Cyclone Chido : « Sur 7 jours, on a opéré 150 patients »
Écrit parEva GARNIERle 21 janvier 2025
Retour sur la mission des deux sapeurs-pompiers aubois envoyés en renfort à Mayotte.
Dans un élan de solidarité nationale, deux sapeurs-pompiers du Service départemental d’incendie et de secours (SDIS) de l’Aube, Paul Thiefaine et Ludovic Cadet, ont été déployés à Mayotte suite au passage dévastateur du cyclone Chido. Une expérience marquante, tant par son intensité que par la solidarité qu’elle a suscitée.
Arrivés à Mayotte fin décembre 2024, les deux hommes se sont rapidement immergés dans une situation d’urgence absolue. Paul Thiefaine, infirmier anesthésiste de formation et infirmier en chef à la sous-direction santé du SDIS, a intégré l’Élément de sécurité civile rapide d’intervention médicale* (ESCRIM). Quant au lieutenant Ludovic Cadet, il a été déployé en mission opérationnelle. Basé dans un poste de commandement avancé, il avait, entre autres, la responsabilité d’ouvrir des itinéraires, de sécuriser les bâtiments et d’intervenir directement auprès des habitants des bidonvilles.
Des renforts pour un archipel dévasté
« J’ai déjà effectué trois missions à Mayotte. Je connaissais cet archipel, beau et accueillant, mais cette fois, nous l’avons vu ravagé », confie Paul Thiefaine. Le 24 décembre, dès 7 heures du matin, l’équipe a ouvert l’ESCRIM et accueilli 160 patients en une journée, alors que l’installation est conçue pour 100 passages quotidiens. « Sur les derniers jours, nous avons atteint 270 consultations par jour », relate Paul Thiefaine. En une semaine, l’équipe a réalisé 150 opérations chirurgicales, avec un seul chirurgien à bord. « Les journées étaient longues et extrêmement chaudes. On buvait jusqu’à six litres d’eau par jour pour tenir », se souvient-il. L’un des aspects les plus marquants de cette mission a été l’accueil inconditionnel des patients. « Aucun contrôle d’identité, aucun document demandé. Nous soignions tous ceux qui en avaient besoin », souligne l’infirmier.
De son côté, le lieutenant Ludovic Cadet a occupé un rôle clé dans la coordination des opérations. Basé dans un poste de commandement avancé, il supervisait 170 personnes déployées dans le secteur central de l’archipel. Le lieutenant était responsable de trois détachements : deux unités de la sécurité civile basées à Combani et Ouangani, principalement dédiées au traitement de l’eau potable et aux interventions d’urgence liées au cyclone, ainsi qu’un poste médical avancé, installé à Kahani. La mission « aller vers » représentait un volet crucial de l’opération : se rendre directement auprès des habitants des bidonvilles, souvent méfiants envers les autorités. « Aller à leur rencontre a permis de rassurer ces populations vulnérables, parfois en situation irrégulière, et de leur offrir les soins dont elles avaient besoin », souligne Ludovic Cadet.
« Nous avons pu accomplir des choses exceptionnelles parce que les personnes sur place l’étaient également »
Paul Thiefaine
« Ce qui m’a frappé, c’est leur patience et leur capacité à faire face, même dans les situations les plus critiques. Nous avons pratiqué plusieurs amputations, et la décision était prise en à peine 15 minutes, avec une confiance totale envers les soignants », raconte Paul Thiefaine.

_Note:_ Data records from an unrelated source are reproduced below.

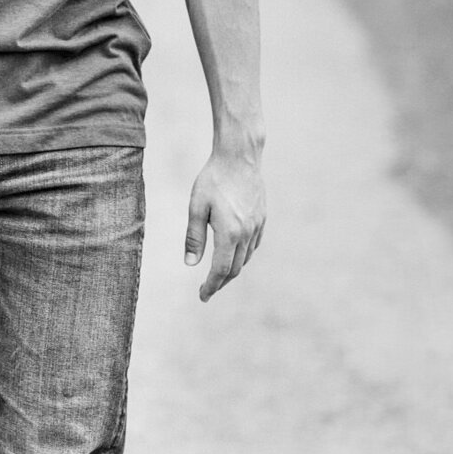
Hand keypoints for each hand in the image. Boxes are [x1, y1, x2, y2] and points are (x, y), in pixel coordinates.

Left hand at [184, 150, 265, 301]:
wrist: (239, 157)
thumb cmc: (213, 179)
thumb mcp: (196, 207)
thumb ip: (194, 237)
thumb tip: (190, 264)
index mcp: (229, 233)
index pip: (220, 270)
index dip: (211, 286)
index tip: (202, 296)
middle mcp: (246, 233)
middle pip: (234, 269)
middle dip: (220, 283)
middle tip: (207, 290)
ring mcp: (257, 226)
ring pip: (245, 258)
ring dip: (231, 270)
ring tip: (218, 275)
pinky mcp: (262, 219)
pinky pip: (253, 246)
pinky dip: (242, 256)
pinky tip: (233, 255)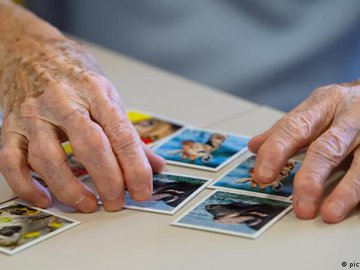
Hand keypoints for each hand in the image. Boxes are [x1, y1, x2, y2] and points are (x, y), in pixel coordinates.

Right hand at [0, 34, 164, 211]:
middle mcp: (63, 102)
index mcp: (95, 92)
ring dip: (70, 188)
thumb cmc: (73, 75)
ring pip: (48, 158)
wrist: (31, 52)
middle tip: (118, 202)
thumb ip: (128, 133)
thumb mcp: (106, 95)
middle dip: (108, 180)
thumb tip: (154, 164)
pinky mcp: (10, 127)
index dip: (135, 166)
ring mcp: (33, 115)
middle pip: (90, 145)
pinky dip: (26, 186)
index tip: (143, 190)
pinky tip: (45, 198)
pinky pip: (10, 161)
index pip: (121, 134)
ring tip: (89, 204)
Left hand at [248, 82, 359, 222]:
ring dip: (344, 190)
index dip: (277, 151)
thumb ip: (286, 129)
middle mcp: (349, 116)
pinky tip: (354, 205)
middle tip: (299, 204)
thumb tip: (255, 147)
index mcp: (323, 104)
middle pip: (327, 147)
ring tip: (329, 213)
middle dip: (311, 177)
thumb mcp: (315, 108)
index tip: (263, 175)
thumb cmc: (345, 104)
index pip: (294, 127)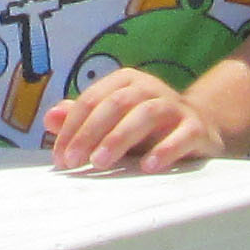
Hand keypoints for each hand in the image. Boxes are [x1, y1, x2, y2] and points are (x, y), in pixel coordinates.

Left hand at [39, 68, 224, 174]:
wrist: (200, 128)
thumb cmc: (145, 127)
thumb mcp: (112, 122)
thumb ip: (82, 119)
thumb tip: (50, 119)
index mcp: (125, 82)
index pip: (91, 100)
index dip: (71, 128)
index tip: (59, 158)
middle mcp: (150, 88)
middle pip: (115, 104)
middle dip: (89, 133)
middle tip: (73, 162)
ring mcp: (175, 106)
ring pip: (145, 114)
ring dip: (119, 138)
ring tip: (100, 162)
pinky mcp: (196, 127)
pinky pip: (181, 135)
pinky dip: (165, 149)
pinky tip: (148, 166)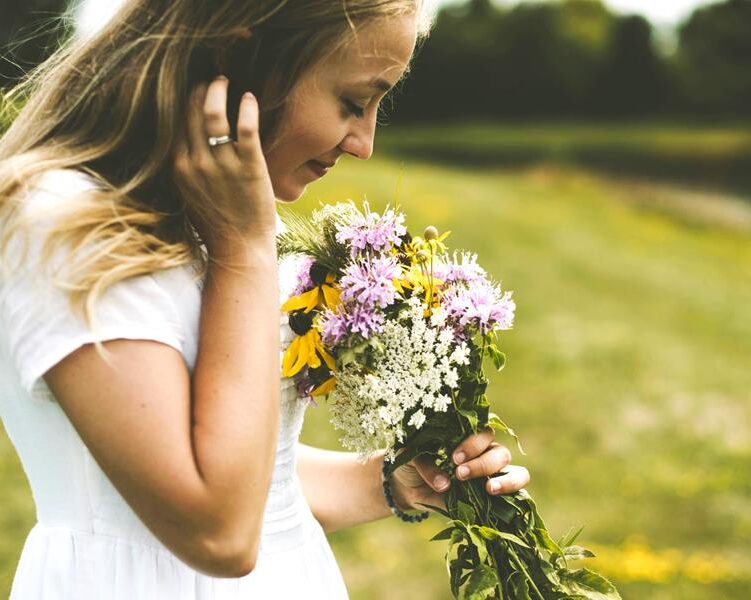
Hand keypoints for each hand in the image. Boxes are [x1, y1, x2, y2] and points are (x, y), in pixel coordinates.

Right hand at [172, 75, 276, 256]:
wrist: (239, 250)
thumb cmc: (218, 225)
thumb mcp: (190, 195)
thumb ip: (187, 169)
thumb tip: (185, 147)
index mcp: (179, 168)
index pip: (174, 123)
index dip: (182, 101)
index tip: (190, 89)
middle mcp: (196, 163)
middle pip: (190, 112)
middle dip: (198, 89)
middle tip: (209, 80)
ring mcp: (222, 164)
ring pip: (213, 113)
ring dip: (218, 90)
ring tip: (224, 81)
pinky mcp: (249, 167)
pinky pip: (245, 127)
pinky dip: (247, 107)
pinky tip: (250, 98)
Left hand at [390, 428, 530, 511]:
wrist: (407, 486)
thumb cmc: (411, 463)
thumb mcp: (410, 457)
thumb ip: (426, 465)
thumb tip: (444, 484)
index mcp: (467, 436)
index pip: (483, 432)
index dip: (473, 444)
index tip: (454, 457)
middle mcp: (485, 453)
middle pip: (499, 452)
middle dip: (482, 464)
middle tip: (460, 474)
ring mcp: (493, 475)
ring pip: (517, 471)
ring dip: (505, 479)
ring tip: (488, 488)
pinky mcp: (494, 496)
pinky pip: (515, 494)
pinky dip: (511, 493)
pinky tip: (495, 497)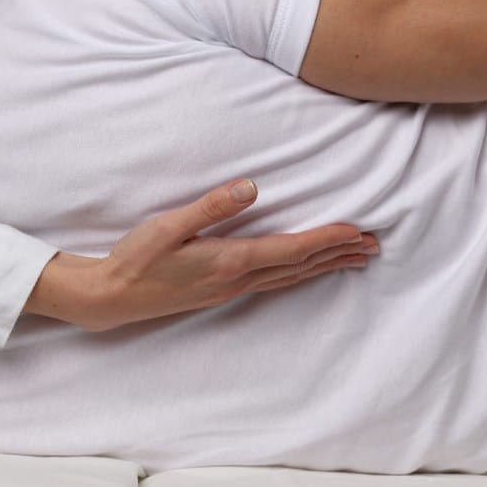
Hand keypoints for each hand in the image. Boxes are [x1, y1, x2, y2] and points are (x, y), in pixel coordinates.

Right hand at [23, 178, 378, 331]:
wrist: (112, 298)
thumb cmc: (136, 258)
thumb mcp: (168, 226)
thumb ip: (210, 207)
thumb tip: (250, 188)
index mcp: (228, 261)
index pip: (290, 249)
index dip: (326, 240)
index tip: (357, 232)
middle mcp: (236, 279)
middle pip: (300, 267)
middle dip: (338, 254)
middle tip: (374, 246)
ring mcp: (231, 289)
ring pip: (290, 278)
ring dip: (324, 266)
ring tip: (354, 259)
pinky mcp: (222, 292)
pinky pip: (275, 283)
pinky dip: (300, 274)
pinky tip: (305, 271)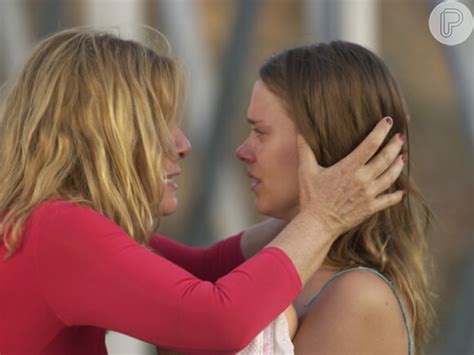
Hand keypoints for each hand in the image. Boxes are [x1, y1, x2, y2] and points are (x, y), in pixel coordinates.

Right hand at [297, 117, 404, 237]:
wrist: (317, 223)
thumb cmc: (311, 196)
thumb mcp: (306, 170)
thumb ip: (305, 149)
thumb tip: (300, 130)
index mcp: (349, 167)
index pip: (371, 144)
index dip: (381, 131)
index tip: (387, 121)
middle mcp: (362, 179)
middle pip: (386, 158)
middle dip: (395, 145)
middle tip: (400, 137)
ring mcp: (369, 194)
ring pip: (391, 176)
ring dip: (398, 165)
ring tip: (402, 156)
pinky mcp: (370, 208)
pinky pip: (389, 200)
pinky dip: (397, 195)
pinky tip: (401, 191)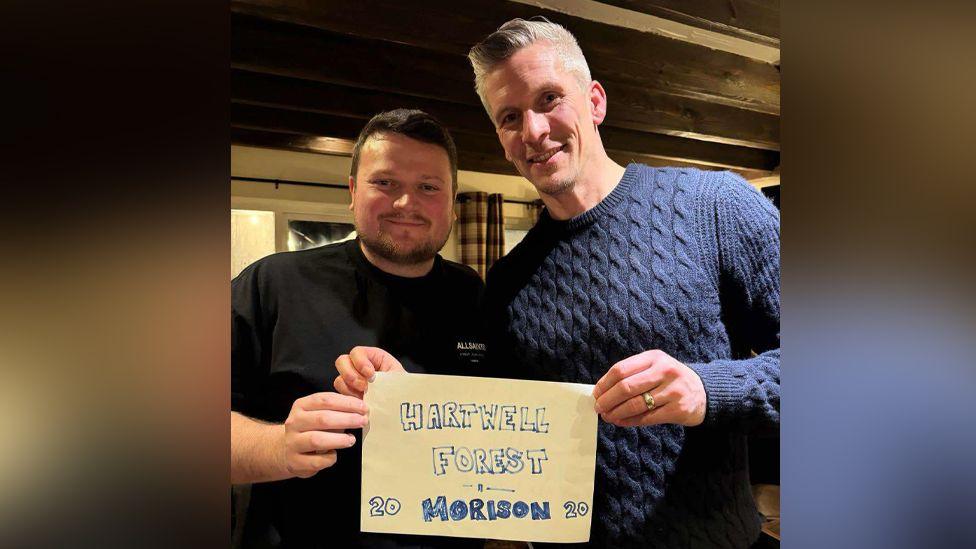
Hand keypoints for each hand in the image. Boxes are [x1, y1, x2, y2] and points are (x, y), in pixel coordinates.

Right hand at [281, 392, 367, 478]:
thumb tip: (361, 406)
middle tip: (363, 421)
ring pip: (317, 440)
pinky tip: (335, 454)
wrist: (285, 450)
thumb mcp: (318, 413)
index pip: (325, 400)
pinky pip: (316, 461)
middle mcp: (295, 422)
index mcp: (302, 406)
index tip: (363, 407)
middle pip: (322, 418)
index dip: (346, 403)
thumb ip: (337, 407)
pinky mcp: (295, 462)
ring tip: (351, 439)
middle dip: (347, 419)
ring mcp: (293, 442)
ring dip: (339, 439)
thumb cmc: (310, 429)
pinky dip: (329, 458)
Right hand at [333, 346, 405, 398]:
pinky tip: (363, 404)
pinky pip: (341, 396)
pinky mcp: (349, 395)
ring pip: (339, 380)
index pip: (357, 352)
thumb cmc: (402, 389)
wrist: (401, 405)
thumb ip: (383, 375)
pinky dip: (350, 400)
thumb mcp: (397, 377)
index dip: (360, 362)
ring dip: (351, 389)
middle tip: (364, 387)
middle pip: (342, 361)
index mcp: (372, 357)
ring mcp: (352, 381)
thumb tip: (371, 380)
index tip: (370, 374)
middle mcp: (358, 367)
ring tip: (365, 397)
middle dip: (351, 374)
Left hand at [592, 350, 706, 426]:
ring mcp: (673, 391)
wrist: (703, 392)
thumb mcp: (655, 367)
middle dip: (607, 400)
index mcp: (654, 357)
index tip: (596, 394)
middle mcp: (664, 371)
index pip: (621, 369)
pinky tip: (621, 422)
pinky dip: (629, 421)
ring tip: (608, 416)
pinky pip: (647, 418)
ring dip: (616, 413)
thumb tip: (602, 391)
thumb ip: (632, 374)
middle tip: (598, 407)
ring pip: (635, 404)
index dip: (604, 384)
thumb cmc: (670, 380)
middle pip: (626, 387)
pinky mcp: (678, 410)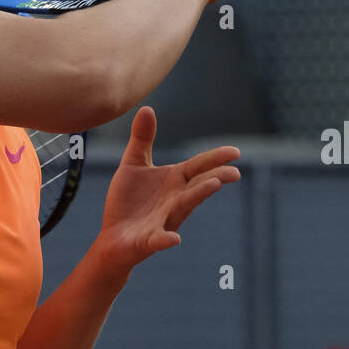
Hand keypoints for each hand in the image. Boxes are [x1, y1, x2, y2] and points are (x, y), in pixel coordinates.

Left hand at [96, 106, 240, 275]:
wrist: (113, 237)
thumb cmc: (127, 201)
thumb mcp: (133, 165)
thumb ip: (142, 139)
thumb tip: (148, 108)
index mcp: (174, 180)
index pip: (198, 166)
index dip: (215, 158)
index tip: (235, 152)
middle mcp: (176, 199)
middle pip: (198, 186)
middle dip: (216, 177)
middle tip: (234, 171)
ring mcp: (164, 219)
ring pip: (184, 207)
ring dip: (198, 196)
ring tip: (213, 185)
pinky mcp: (149, 240)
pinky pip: (160, 239)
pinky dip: (166, 239)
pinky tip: (174, 239)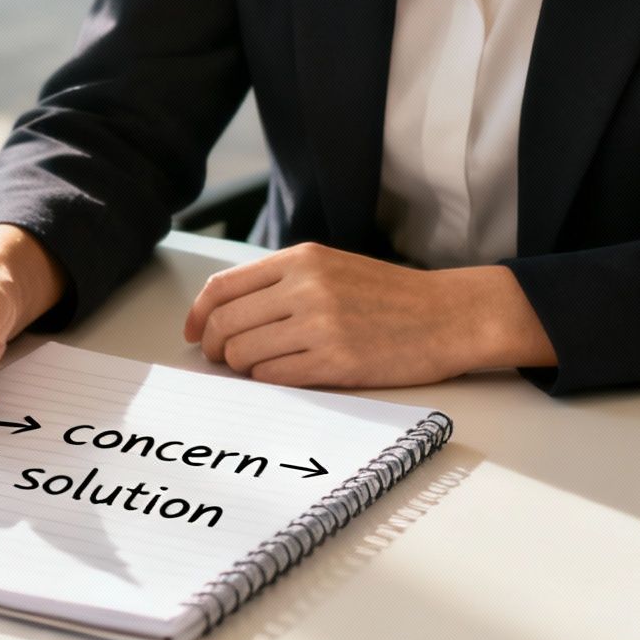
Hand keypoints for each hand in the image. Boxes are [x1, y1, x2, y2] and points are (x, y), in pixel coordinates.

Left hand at [182, 243, 555, 387]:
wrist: (447, 316)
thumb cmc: (389, 296)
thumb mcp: (331, 267)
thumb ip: (282, 282)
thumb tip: (224, 313)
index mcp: (301, 259)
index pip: (223, 286)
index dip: (197, 314)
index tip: (192, 332)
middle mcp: (306, 288)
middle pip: (225, 323)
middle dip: (213, 347)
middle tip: (220, 358)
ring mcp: (320, 325)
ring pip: (243, 353)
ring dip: (240, 367)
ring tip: (256, 367)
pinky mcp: (335, 362)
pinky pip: (273, 377)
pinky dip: (266, 380)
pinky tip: (281, 375)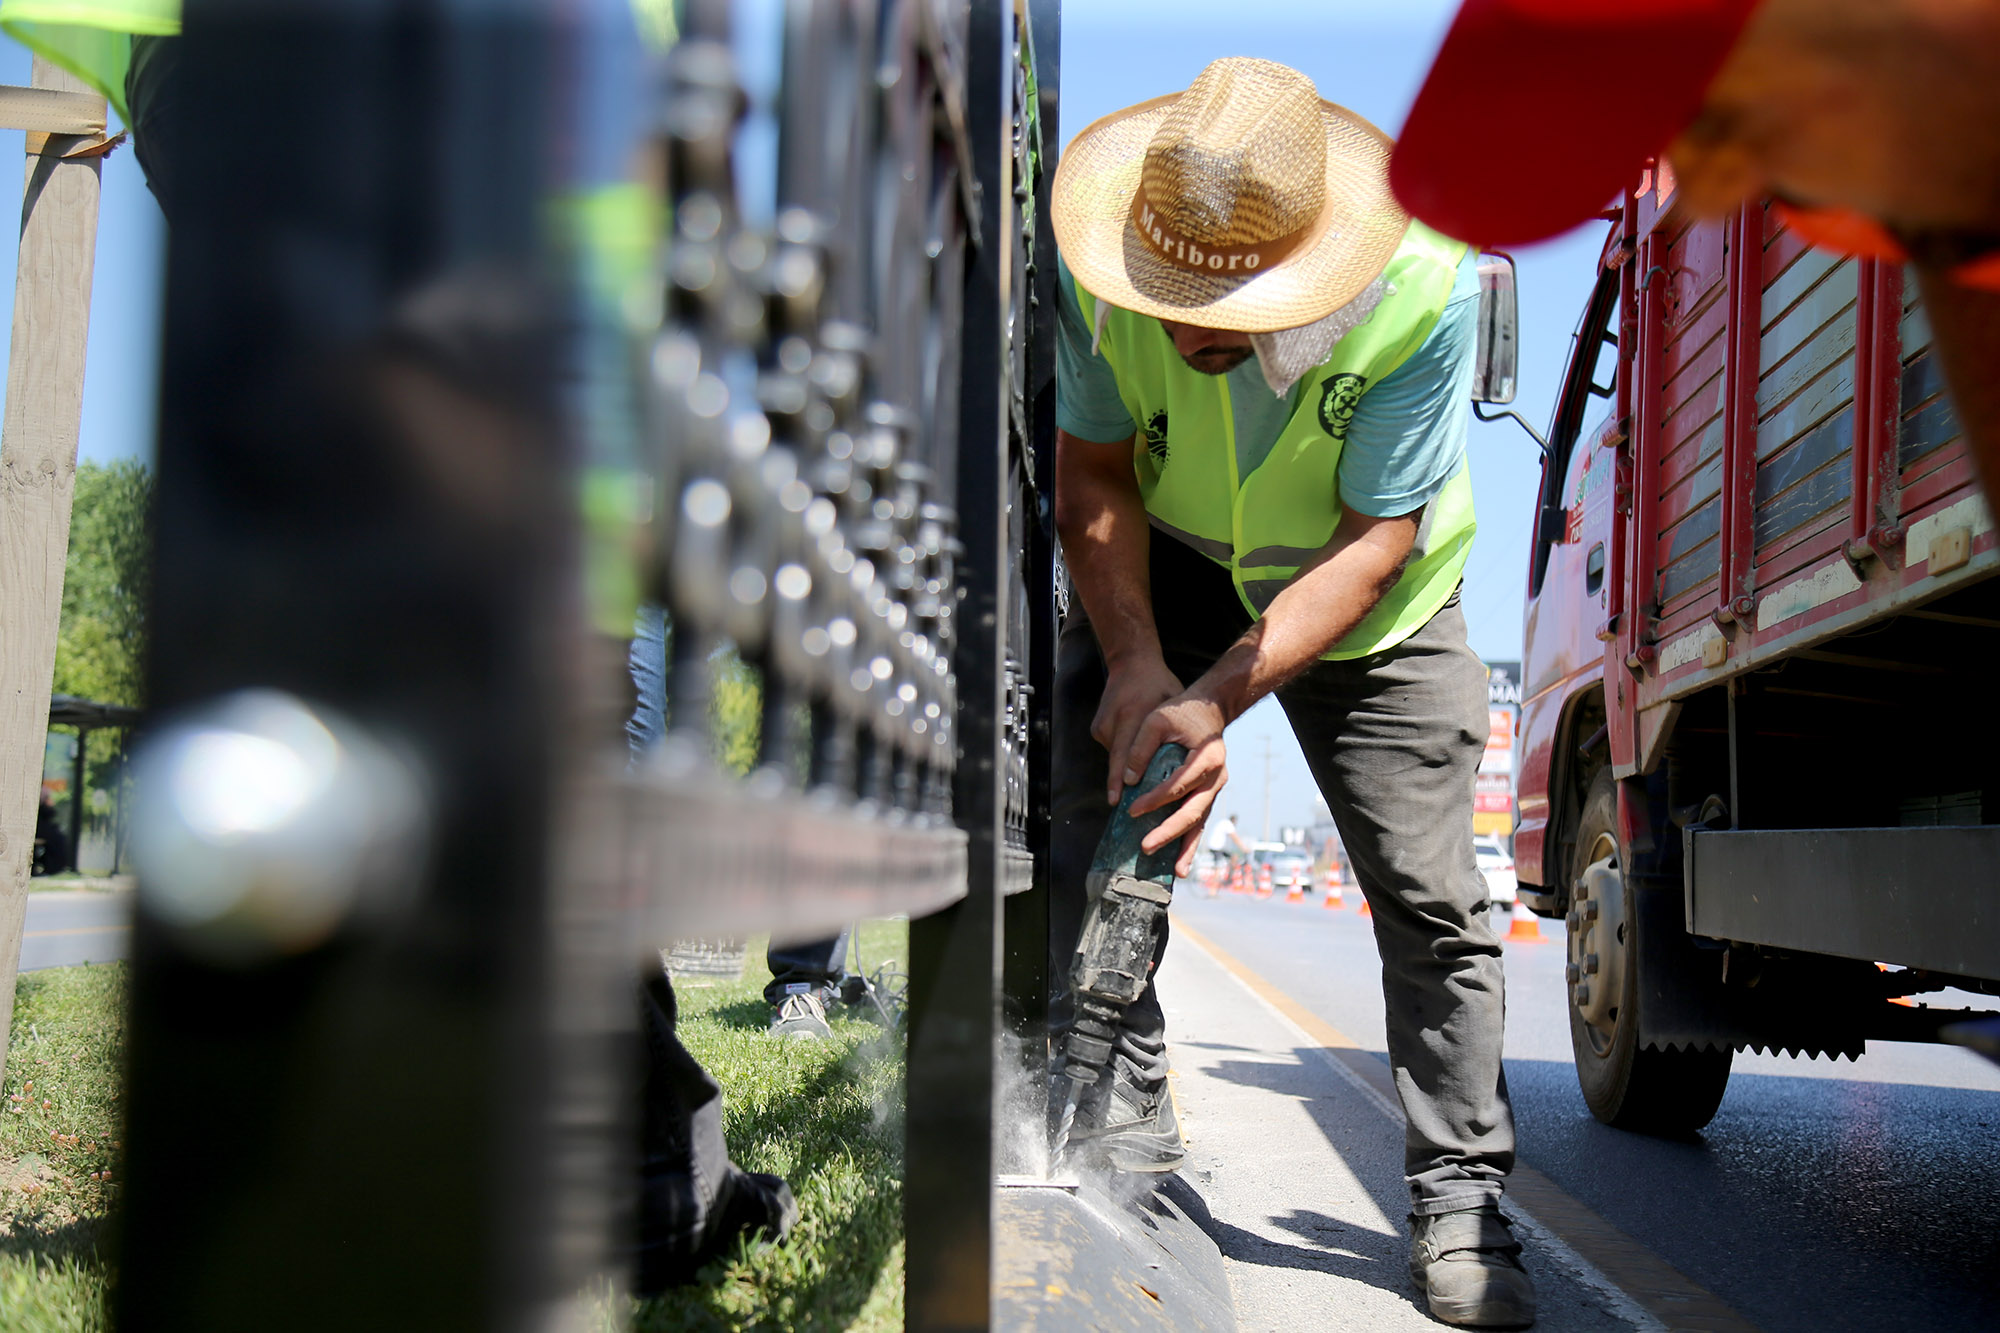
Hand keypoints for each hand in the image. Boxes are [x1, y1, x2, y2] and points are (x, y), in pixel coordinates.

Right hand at [1091, 655, 1184, 804]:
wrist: (1132, 662)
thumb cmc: (1160, 685)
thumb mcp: (1171, 706)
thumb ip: (1171, 734)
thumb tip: (1180, 763)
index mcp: (1133, 715)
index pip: (1127, 753)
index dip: (1124, 777)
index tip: (1121, 798)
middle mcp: (1112, 722)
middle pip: (1115, 760)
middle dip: (1117, 784)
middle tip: (1118, 805)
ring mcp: (1102, 726)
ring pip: (1115, 757)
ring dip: (1126, 771)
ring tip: (1135, 789)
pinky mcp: (1097, 728)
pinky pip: (1113, 749)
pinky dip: (1124, 757)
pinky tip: (1135, 761)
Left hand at [1122, 690, 1229, 876]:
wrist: (1210, 710)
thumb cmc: (1181, 713)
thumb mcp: (1157, 720)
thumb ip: (1141, 747)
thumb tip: (1127, 780)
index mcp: (1207, 758)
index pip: (1178, 784)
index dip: (1155, 799)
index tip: (1132, 810)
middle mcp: (1217, 777)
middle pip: (1192, 811)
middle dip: (1169, 831)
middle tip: (1146, 847)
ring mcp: (1216, 788)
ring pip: (1200, 822)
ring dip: (1186, 846)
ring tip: (1175, 871)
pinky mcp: (1209, 795)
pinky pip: (1200, 821)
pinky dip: (1191, 842)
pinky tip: (1181, 863)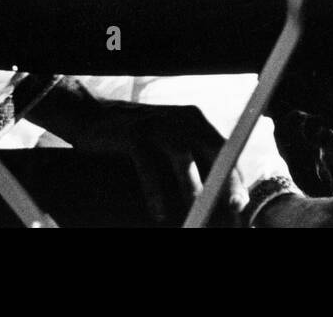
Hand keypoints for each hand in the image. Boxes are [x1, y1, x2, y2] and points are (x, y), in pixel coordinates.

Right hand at [63, 98, 243, 225]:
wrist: (91, 117)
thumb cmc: (135, 140)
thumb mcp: (168, 143)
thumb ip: (192, 163)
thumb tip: (215, 200)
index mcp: (195, 120)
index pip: (226, 150)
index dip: (236, 178)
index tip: (242, 205)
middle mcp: (181, 118)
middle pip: (214, 150)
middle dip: (226, 182)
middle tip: (233, 210)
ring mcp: (157, 124)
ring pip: (183, 157)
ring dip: (193, 189)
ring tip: (198, 214)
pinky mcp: (134, 134)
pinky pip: (148, 166)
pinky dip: (156, 193)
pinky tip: (160, 213)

L’équipe a travaillé dans une atmosphère de solidarité unique. « Les fêtes de fin d’année ont été un moment fort. On a improvisé un rougail saucisses pour 120 personnes. Malgré le contexte tragique, on a su créer une ambiance familiale » souligne Ludovic Cadet. Paul Thiefaine, pour sa part, gardera un souvenir mémorable de son anniversaire. « L’équipe m’a préparé un gâteau avec des rations de combat. C’était touchant ». Tous deux n’hésiteraient pas à repartir si l’appel venait : « On repartirait sans hésiter », assurent-ils.
*L’Élément de sécurité civile rapide d’intervention médicale (ESCRIM) est l’hôpital de campagne de la sécurité civile française. À Mayotte, cet hôpital de 1 000 m² a été installé sur le stade de Cavani, à proximité des bidonvilles.